Les deux premiers volets du débats sont tout aussi fermés. Il ne sera pas question de revenir sur l’ISF, mais seulement de savoir quels impôts il faut baisser. Le piège est tendu, puisque immédiatement cette baisse appelle son corollaire, la suppression des services publics, dont la proximité fait justement défaut. Comme par hasard, sont toujours placés en tête les fonctionnaires les plus visibles, comme si nombre d’invisibles très bien payés ne vivaient pas à l’ombre de ces fromages de la République, où vont pantoufler nombre de hauts fonctionnaires et de magistrats. Mme Jouanno, en refusant de conduire le débat public alors qu’elle préside une de ces « autorités administratives » précisément dédiée à cela, n’a-t-elle pas frayé d’autres voies à des solutions ? De même, le gâchis de la politique migratoire n’est pas évoqué. Non, il faut que les Français soient persuadés que les impôts qui les écrasent ne servent qu’à payer les pompiers, les policiers et les infirmières.
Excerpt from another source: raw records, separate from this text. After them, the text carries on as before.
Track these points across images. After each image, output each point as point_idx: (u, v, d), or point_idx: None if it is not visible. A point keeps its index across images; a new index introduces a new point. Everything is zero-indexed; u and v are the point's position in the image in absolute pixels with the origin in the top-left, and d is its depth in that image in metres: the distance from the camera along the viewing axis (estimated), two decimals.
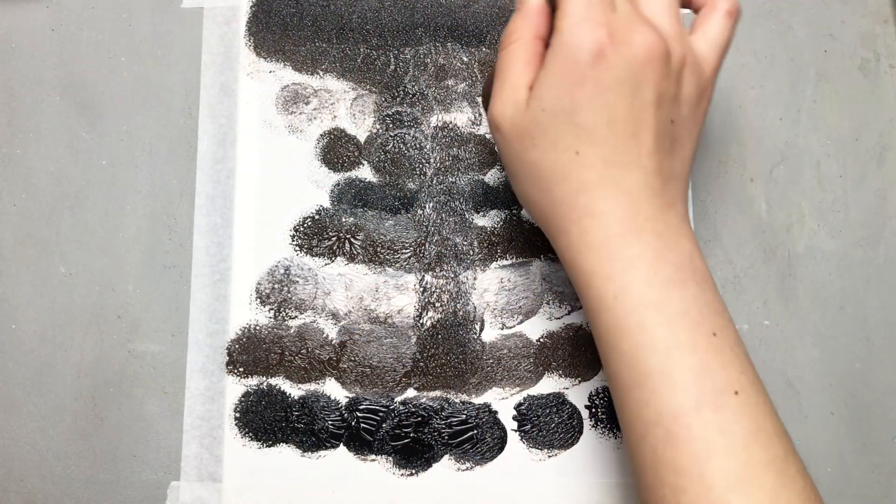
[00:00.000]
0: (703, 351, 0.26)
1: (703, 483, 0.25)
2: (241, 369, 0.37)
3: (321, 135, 0.39)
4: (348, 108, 0.40)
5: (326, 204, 0.39)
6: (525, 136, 0.28)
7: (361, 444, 0.37)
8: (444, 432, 0.37)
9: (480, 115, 0.39)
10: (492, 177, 0.39)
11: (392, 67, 0.40)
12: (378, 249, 0.38)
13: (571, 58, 0.26)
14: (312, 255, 0.38)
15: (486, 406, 0.37)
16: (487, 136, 0.39)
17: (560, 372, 0.38)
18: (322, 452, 0.37)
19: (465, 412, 0.37)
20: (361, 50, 0.40)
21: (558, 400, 0.37)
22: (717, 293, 0.28)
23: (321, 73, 0.40)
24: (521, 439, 0.37)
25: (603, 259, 0.27)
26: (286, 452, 0.37)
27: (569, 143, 0.27)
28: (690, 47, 0.28)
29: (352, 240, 0.38)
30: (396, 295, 0.38)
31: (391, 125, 0.39)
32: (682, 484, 0.25)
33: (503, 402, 0.37)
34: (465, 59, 0.40)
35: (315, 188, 0.39)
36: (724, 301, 0.28)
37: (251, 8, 0.40)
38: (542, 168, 0.28)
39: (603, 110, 0.27)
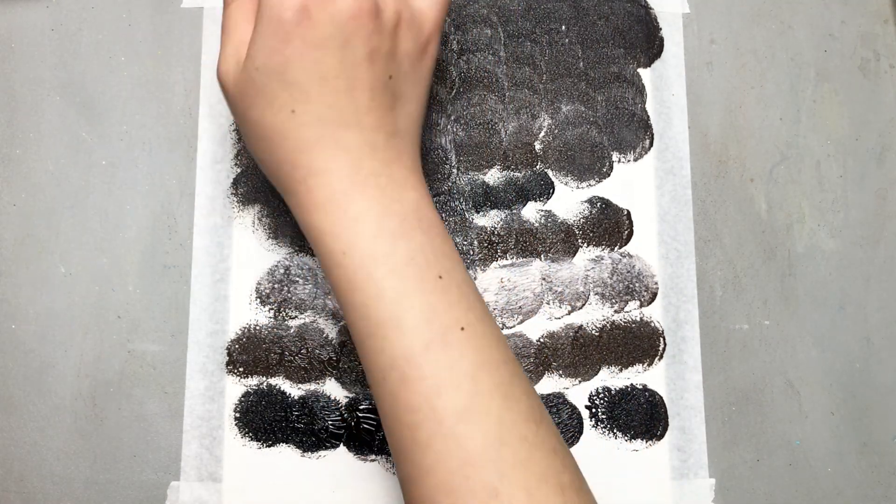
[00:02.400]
0: (429, 293, 0.27)
1: (436, 417, 0.26)
2: (241, 369, 0.37)
3: None
4: None
5: None
6: (245, 95, 0.28)
7: (361, 444, 0.37)
8: None
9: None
10: (492, 177, 0.39)
11: None
12: None
13: (276, 16, 0.26)
14: (312, 255, 0.38)
15: None
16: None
17: (560, 372, 0.38)
18: (322, 452, 0.37)
19: None
20: None
21: (558, 400, 0.37)
22: (447, 238, 0.29)
23: None
24: None
25: (330, 217, 0.28)
26: (286, 452, 0.37)
27: (284, 102, 0.27)
28: (407, 4, 0.29)
29: None
30: None
31: None
32: (416, 421, 0.26)
33: None
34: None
35: None
36: (454, 246, 0.29)
37: None
38: (263, 127, 0.28)
39: (313, 67, 0.27)
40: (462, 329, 0.27)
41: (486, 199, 0.39)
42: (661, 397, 0.37)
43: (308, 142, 0.28)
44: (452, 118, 0.39)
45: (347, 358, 0.37)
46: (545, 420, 0.28)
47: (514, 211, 0.39)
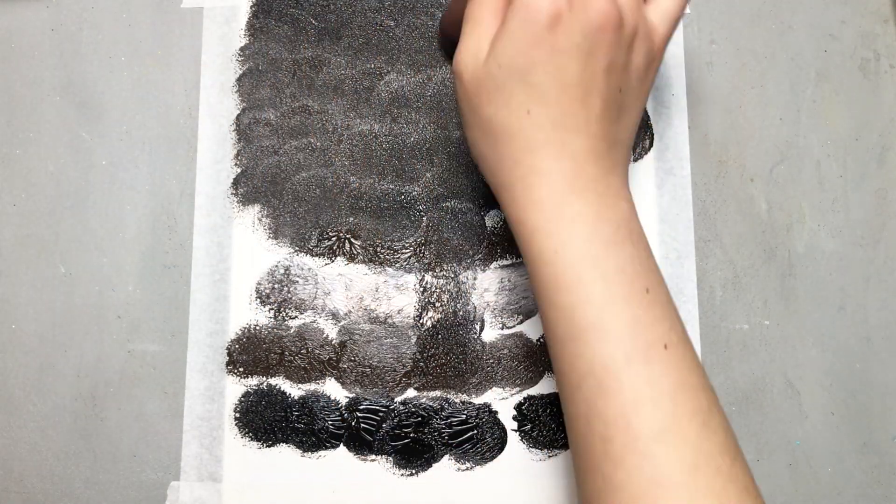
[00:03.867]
0: (636, 306, 0.27)
1: (630, 432, 0.26)
2: (241, 369, 0.37)
3: None
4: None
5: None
6: (481, 90, 0.28)
7: (361, 444, 0.37)
8: (444, 432, 0.37)
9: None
10: None
11: (392, 74, 0.40)
12: (378, 249, 0.38)
13: (530, 19, 0.27)
14: (312, 255, 0.38)
15: (486, 406, 0.37)
16: None
17: None
18: (322, 452, 0.37)
19: (465, 412, 0.37)
20: (361, 52, 0.40)
21: (558, 400, 0.37)
22: (651, 254, 0.29)
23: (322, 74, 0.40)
24: (521, 439, 0.37)
25: (546, 215, 0.28)
26: (286, 452, 0.37)
27: (521, 102, 0.28)
28: (643, 17, 0.29)
29: (352, 240, 0.38)
30: (396, 295, 0.38)
31: (392, 125, 0.39)
32: (610, 433, 0.26)
33: (503, 402, 0.37)
34: None
35: None
36: (656, 262, 0.29)
37: (251, 8, 0.40)
38: (494, 124, 0.28)
39: (556, 73, 0.27)
40: (665, 347, 0.27)
41: (487, 199, 0.39)
42: None
43: (537, 142, 0.28)
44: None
45: (347, 358, 0.37)
46: (740, 457, 0.27)
47: None
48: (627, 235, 0.28)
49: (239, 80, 0.40)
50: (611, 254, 0.27)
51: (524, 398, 0.37)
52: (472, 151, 0.31)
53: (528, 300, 0.38)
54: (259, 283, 0.38)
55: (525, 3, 0.27)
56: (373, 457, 0.37)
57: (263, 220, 0.38)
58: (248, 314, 0.38)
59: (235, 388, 0.37)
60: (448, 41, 0.39)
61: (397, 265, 0.38)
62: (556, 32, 0.27)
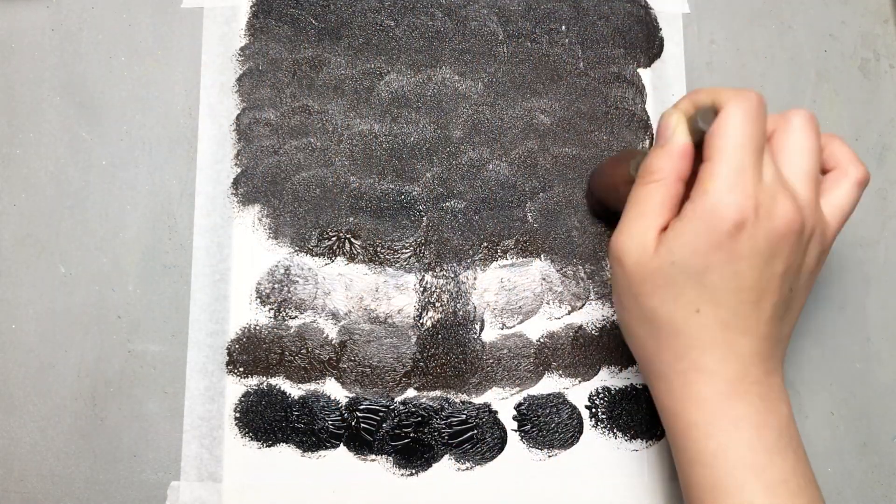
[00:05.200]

Reste l’organisation de l’Etat, c’est-à-dire la décentralisation, la réduction du mille-feuille administratif et territorial. Voilà qui pourrait-faire l’objet d’un référendum utile auquel on donnerait le temps d’être serein et sans engager le destin du gouvernement. C’est sur ce type de question pourtant que le Général de Gaulle avait quitté le pouvoir. On se doute que son lointain successeur n’a lui qu’une idée en tête : s’y maintenir à tout prix ! D’ailleurs, les gilets jaunes, sans qui ce grand débat n’aurait pas lieu, ne sont ni conviés, ni cités, puisqu’il s’agit avant tout le les isoler ou d’en piéger quelques-uns, plus naïfs que les autres.